6.7. Complementary to the aforementioned stipulations, the legal regulations regarding the liability for defects shall apply.

7. General Liability for Damages
In cases of liability for damages which do not result from faulty delivery/performance, the legal regulations shall apply.

8. Invoices, Terms of Payment
8.1. It is understood that Supplier shall issue his invoices in conformity with applicable legal provisions. Unless otherwise agreed, the invoices are to be mailed to Schüco's accounts payable department stating Schüco purchase order number, Schüco product number, Schüco item number, Schüco supplier number, invoiced quantities, unit prices and date of purchase order as well as the name of the ordering Schüco employee. Invoices must not contain more than 20 items and must not accompany the consignment. In case of shipments to different Schüco warehouses, a separate invoice is to be issued for each shipping address. Partial shipment / performance are to be identified accordingly in the invoice.
8.2. Payments shall be effected only upon full receipt of the faultless goods and/or entirely faultless performance and after receipt of a duly issued invoice. Unless otherwise agreed, Schüco agrees to effect payment within 30 days after delivery and receipt of the original invoice less 3% discount or within 60 days net. Any delays resulting from incorrect or incomplete invoices shall have no effect on the applicable discount periods.
8.3. Any payments effected by Schüco shall not be deemed to constitute the acceptance of a statement or a delivered item. Upon payment of the purchase price, the goods shall pass into Schüco's property.
8.4. Schüco shall be entitled to exercise its legal rights of retention without restriction of any kind. Schüco shall without restriction be entitled to setoff within the legally admissible scope.
8.5. Irrespective of his right of assignment according to § 354 a HGB [German Commercial Code], Supplier shall not be entitled to assign his purchase price claim without Schüco's prior consent. Schüco agrees not to unreasonably withhold its consent.
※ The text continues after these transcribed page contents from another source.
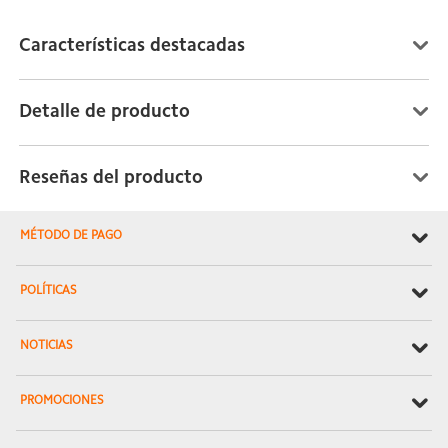
Características destacadas
Detalle de producto
Reseñas del producto
MÉTODO DE PAGO
POLÍTICAS
NOTICIAS
PROMOCIONES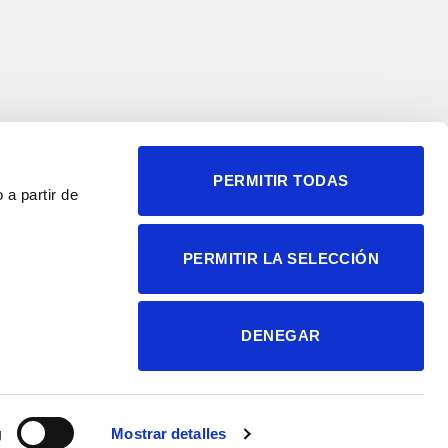
PERMITIR TODAS
 a partir de
© 2004-2026 Instituto de
PERMITIR LA SELECCIÓN
Neurociencias
Política de privacidad
Política de cookies
DENEGAR
Accesibilidad
Aviso legal
g
Mostrar detalles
9. Industrial Property Rights, Drawings, and other Documentation
9.1. Schüco shall be entitled to safeguard its intellectual and industrial property rights to all drawings, calculations, and other pertaining documents as may have been transferred to Supplier. Such documents may not be made available to any third party without Schüco's express written consent. Such documents are exclusively intended for manufacturing purposes in conjunction with a purchase order. After completion of the purchase order they are to be returned to Schüco without further request and to be kept secret from any third party.
9.2. It is understood that Supplier is prepared to recognize any Schüco industrial property rights and patents evidenced by the applicable documents.
9.3. Supplier agrees to keep in a safe place all goods as may have been ordered by Schüco and whose manufacture, modification or specific design he may have started upon Schüco's request or in conformity with Schüco's drawings or descriptions, irrespective of the question whether or not they are protected by any industrial property rights, and not to supply them to any third party without Schüco's prior written consent.
9.4. Supplier further agrees to adhere to any of the tolerances stated on Schüco drawings. Any modification of such tolerances requires Schüco's prior written consent in each individual case. It is understood that Schüco's approval of and/or the transfer for use of drawings or other documents shall in no way relieve Supplier of his sole responsibility for delivery.

10. Other Provisions
10.1. Place of performance shall be Bielefeld, Germany.
10.2. The exclusive place of jurisdiction for all disputes arising from or in conjunction with any transactions based on subject Purchase Conditions shall be Bielefeld, Germany.
10.3. All relations between Schüco and its supplier shall be exclusively governed by the laws of the Federal Republic of Germany. The application of the United Nations Convention on Contracts for the International Sale of Goods (CISG) shall be excluded.